Mary Ann Stewart, 48, of Louisiana, had been set for trial March 14 but indicated this week she would plead today before U.S. District Judge Terrence McVerry.
On Thursday, however, she asked for a continuance and the judge granted it.
Her lawyer has declined comment on the case, as has the U.S. attorney's office.
Ms. Stewart, the former chief operating officer at Horizons, was indicted in February 2015 on charges related to a scheme in which she had her employees recruit patients to stay at the Horizons location in Monroeville who weren't terminal so she could bill Medicare and Medicaid.
The fraud is in the millions, according to the prosecution.
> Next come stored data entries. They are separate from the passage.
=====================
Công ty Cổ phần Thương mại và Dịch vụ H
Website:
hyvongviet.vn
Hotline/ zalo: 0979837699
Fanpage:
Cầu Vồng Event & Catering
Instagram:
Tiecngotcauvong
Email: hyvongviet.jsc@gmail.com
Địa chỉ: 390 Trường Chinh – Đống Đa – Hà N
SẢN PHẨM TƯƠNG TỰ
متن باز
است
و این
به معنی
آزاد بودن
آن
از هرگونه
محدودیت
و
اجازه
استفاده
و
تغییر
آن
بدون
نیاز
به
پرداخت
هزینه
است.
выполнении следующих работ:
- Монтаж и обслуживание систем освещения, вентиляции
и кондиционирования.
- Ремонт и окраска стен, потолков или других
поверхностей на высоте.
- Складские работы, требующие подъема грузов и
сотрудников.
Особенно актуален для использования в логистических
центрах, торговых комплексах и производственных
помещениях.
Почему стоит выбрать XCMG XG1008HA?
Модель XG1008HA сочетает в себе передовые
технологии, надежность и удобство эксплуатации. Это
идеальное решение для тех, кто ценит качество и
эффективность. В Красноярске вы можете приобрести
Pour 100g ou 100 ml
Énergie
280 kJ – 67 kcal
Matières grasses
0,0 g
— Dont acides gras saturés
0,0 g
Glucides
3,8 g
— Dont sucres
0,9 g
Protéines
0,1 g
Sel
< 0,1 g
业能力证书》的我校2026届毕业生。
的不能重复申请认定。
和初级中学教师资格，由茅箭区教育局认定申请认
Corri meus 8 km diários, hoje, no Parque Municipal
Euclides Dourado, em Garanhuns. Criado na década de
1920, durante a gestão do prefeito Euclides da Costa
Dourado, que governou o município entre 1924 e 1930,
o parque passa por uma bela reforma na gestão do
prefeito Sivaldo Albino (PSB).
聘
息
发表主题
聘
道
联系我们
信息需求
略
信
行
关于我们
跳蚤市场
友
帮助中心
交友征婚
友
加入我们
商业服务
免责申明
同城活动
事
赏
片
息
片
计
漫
The government had some 17 witnesses lined up against Ms. Stewart, including the former chief medical officer at Horizons, Oliver Herndon, who pleaded guilty in July to certifying patients for hospice care who were not terminal.
Herndon is also serving 11 years in federal prison for prescribing thousands of narcotic painkillers as one of the region's largest pill mill doctors. Herndon's lawyer won't comment, but he is hoping for a reduced sentence when the Stewart case is over.